Just two examples: Lyle Denniston of The Boston Globe informs us that the “Supreme Court plunges back into the nation’s culture wars” this week as arguments unfold in Newdow vs. U.S. Congress. And Charles Lane reports in The Washington Post that amateur lawyer and atheist activist Michael Newdow’s impressive performance before the justices “demonstrated that, even for a court confident of its ability to mediate the nation’s culture wars, there may be no simple answer to the question of whether the Constitution permits public schools to sponsor daily recitations of the pledge as currently written.”
Denniston’s and Lane’s elevation of the pledge case to the level of a metaphorical “war” strikes me as hyperbolic (if unsurprising) and provides a good opportunity to take journalists to task for this overused piece of shorthand.
Everyone from Pat Buchanan (credited with coining the phrase) to Todd Gitlin has relied on the term “culture wars” to describe conflicts over everything from the Vietnam War toJanet Jackson’s breast. The very ubiquity of the phrase has wrung it of its metaphorical power, allowing journalists to use it as a sort of “factual” description of any number of unlike situations. What political, ideological, and theological questions get overlooked when an actual war, a court case, and a nipple all get reduced to illustrations of one empty metaphor?

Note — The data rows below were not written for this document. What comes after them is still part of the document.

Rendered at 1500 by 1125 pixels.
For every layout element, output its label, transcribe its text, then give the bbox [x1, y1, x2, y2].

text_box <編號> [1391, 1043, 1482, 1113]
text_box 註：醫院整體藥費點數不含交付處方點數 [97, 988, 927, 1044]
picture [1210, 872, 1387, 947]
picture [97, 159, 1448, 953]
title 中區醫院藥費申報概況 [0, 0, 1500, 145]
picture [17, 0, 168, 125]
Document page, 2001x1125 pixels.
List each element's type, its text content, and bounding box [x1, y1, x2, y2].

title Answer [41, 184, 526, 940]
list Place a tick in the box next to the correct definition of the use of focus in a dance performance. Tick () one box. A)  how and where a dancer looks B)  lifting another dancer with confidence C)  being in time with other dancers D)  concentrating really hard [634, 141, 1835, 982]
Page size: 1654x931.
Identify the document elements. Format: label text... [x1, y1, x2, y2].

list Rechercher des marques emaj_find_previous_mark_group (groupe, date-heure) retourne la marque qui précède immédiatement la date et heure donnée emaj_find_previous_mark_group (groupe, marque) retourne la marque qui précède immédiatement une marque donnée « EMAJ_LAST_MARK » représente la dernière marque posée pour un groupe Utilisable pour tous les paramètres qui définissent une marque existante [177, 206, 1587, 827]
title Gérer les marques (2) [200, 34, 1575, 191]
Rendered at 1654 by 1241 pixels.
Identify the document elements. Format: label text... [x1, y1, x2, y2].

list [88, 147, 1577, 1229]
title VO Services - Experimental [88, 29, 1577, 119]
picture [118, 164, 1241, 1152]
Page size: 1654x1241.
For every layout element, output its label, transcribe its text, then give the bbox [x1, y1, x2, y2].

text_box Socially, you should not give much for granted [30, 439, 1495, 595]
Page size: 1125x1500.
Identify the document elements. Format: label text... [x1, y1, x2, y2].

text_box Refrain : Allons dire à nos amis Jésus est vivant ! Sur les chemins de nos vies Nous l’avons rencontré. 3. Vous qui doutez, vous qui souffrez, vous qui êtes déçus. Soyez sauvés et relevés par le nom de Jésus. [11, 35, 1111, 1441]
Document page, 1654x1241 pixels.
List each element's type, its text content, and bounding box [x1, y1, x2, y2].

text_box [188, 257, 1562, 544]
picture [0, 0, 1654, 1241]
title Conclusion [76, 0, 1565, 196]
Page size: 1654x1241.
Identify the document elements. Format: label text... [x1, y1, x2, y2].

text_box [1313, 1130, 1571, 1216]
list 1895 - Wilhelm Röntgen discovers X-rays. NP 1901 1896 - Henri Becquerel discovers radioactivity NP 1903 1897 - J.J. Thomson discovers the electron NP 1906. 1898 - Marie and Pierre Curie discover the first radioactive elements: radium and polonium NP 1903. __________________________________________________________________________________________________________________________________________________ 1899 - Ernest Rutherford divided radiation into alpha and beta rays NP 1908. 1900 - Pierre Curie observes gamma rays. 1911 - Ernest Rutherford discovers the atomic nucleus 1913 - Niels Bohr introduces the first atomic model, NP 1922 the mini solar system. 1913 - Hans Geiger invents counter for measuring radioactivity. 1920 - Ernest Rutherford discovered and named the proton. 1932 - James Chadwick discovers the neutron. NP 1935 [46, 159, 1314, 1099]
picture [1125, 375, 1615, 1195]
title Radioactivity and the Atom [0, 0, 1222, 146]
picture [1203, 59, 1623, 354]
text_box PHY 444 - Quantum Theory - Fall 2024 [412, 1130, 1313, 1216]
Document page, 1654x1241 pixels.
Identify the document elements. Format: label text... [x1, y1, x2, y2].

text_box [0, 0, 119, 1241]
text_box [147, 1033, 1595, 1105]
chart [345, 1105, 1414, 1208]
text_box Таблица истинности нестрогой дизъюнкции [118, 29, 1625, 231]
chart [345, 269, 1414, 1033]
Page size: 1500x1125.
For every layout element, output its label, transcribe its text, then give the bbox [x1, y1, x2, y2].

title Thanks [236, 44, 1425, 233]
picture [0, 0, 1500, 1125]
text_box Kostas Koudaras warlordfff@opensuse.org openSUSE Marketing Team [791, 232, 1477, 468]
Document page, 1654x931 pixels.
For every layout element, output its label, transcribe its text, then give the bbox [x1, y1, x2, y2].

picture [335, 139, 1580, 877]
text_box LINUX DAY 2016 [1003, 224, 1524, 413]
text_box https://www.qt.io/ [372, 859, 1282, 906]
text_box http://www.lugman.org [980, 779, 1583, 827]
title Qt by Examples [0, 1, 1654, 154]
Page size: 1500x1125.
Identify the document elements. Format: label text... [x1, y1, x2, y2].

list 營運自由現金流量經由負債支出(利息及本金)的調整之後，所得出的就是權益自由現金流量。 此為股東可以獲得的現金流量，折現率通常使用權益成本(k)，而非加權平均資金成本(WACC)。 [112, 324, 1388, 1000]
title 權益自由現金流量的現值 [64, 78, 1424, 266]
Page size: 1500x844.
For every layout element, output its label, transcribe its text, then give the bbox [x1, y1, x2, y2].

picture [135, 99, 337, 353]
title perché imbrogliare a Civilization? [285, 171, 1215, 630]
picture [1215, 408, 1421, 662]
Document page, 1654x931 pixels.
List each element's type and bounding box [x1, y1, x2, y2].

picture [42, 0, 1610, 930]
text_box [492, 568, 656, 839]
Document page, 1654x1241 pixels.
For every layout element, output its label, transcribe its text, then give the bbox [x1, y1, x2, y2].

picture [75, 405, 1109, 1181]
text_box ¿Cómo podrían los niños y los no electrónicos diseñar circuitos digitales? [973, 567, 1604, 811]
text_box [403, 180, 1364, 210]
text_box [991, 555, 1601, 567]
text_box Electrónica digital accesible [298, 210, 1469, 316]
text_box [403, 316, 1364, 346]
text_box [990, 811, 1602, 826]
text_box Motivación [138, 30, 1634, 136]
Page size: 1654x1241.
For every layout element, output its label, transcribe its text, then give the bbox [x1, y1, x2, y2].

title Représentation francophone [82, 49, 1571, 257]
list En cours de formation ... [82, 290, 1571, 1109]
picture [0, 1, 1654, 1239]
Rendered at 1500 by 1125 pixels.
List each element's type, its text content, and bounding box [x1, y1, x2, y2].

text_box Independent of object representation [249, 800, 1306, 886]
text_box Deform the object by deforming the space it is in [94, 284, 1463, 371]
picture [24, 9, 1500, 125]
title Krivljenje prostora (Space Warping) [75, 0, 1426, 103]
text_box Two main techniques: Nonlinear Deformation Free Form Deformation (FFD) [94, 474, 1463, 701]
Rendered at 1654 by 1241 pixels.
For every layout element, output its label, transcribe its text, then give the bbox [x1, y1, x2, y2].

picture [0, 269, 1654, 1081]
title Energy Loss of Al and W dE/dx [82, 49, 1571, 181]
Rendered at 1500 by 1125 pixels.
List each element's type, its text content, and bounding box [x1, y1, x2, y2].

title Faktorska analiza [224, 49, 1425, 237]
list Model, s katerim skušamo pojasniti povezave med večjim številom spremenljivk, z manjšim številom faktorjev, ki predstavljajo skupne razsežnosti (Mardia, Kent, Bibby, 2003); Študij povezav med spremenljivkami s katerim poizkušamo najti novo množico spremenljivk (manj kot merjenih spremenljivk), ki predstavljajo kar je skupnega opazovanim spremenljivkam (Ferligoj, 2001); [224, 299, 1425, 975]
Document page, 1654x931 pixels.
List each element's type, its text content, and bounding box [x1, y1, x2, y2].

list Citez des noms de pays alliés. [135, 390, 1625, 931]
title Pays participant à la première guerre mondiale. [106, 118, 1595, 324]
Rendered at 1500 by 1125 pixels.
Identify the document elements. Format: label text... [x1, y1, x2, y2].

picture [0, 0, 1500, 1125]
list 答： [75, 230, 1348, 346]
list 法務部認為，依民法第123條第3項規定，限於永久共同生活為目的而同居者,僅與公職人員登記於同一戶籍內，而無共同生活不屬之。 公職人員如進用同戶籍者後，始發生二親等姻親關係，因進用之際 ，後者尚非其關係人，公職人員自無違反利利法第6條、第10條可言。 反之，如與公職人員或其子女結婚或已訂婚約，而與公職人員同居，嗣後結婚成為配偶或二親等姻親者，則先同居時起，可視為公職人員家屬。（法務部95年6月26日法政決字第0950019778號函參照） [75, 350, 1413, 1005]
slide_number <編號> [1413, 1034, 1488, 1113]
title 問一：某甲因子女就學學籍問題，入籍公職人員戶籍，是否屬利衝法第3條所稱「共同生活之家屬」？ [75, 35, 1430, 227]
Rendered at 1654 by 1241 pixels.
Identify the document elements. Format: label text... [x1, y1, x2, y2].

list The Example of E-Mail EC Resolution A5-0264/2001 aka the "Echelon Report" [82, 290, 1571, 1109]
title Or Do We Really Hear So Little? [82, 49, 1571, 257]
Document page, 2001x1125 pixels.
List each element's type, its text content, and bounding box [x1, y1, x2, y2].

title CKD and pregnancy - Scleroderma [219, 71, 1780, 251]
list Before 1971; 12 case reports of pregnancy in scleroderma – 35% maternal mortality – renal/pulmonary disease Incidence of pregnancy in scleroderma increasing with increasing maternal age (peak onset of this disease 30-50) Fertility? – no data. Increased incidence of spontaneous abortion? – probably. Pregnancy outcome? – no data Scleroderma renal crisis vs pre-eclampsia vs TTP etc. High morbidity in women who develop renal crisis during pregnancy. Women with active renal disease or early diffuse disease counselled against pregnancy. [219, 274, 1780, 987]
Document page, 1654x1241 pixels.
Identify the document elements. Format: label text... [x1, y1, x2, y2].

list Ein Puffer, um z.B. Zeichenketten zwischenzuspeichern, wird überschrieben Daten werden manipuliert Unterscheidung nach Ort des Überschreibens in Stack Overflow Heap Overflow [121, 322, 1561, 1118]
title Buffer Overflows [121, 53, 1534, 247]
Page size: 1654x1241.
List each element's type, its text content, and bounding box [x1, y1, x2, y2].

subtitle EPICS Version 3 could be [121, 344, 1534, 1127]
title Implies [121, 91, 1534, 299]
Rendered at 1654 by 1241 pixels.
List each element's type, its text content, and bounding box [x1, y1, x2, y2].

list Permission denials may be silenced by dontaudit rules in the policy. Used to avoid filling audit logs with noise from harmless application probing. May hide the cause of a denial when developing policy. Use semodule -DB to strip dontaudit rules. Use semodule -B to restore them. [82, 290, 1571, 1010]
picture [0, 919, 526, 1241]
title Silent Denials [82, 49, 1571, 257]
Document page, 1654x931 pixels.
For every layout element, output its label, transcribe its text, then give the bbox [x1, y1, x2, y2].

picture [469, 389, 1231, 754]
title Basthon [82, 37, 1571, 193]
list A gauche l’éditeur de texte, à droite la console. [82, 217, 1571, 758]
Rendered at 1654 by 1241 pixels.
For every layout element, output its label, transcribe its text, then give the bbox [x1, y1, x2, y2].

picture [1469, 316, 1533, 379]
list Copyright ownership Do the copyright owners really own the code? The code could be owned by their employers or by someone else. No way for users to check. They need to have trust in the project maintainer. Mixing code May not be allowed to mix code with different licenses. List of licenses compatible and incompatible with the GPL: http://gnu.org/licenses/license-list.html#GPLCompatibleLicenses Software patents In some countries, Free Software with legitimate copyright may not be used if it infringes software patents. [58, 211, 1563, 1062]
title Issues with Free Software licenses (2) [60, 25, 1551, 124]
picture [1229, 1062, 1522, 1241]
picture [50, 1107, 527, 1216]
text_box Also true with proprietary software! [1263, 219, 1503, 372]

It helps to remember that commentators throughout the twentieth century have had to come up with new metaphors to describe the conflicts between the modern and the traditional, elite and ordinary, old and new, liberal and conservative, Itchy and Scratchy. Ron Dorfman tells us via Texas PBS affiliate KLRU that before these conflicts became known as culture wars, they were part of what some called “The Great Conversation” — a debate over education and citizenship… individual freedom and social order.”
Robert M. Hutchins, the headstrong mid-century U. of Chicago president, used “the great conversation” metaphor to justify his revision of the college’s curriculum in the early 1950s and its exclusive focus on the “great books” of Western thought. Around the same time that “under god” was inserted into the Pledge of Allegiance, conservative critics denounced the Socratic teaching methods and heated philosophical debate endorsed by Hutchins as nothing more than communist subversion. Ironically, Hutchins’ cause would be picked up by conservative intellectuals in the 1980s and 1990s to protect the Western canon from advocates of multiculturalism.
Journalists rely on terms like “the culture wars” to comply with limited space and tight deadlines. But such shorthand is self-defeating when it sucks the political texture and historical context out of cultural conflict. Not only do opposing sides often share a common heritage, soldiers who are supposedly fighting on the same side of the “culture wars” often use the term to describe pressing conflicts among their own allies. For instance, The Cato Institute’s Gene Healy takes fellow conservatives to task in his essay on the socialist origins of the Pledge. Rick Ritchie presents an even more internally conflicted picture of culture war in the evangelical magazine Modern Reformation.
If journalists don’t have the time or space for this sort of context, they should retire the phrase. When articles about Newdow vs. U.S. Congress appear alongside reports of the latest Iraqi casualties, some distinctions might be in order. Not every cultural conflict is a war.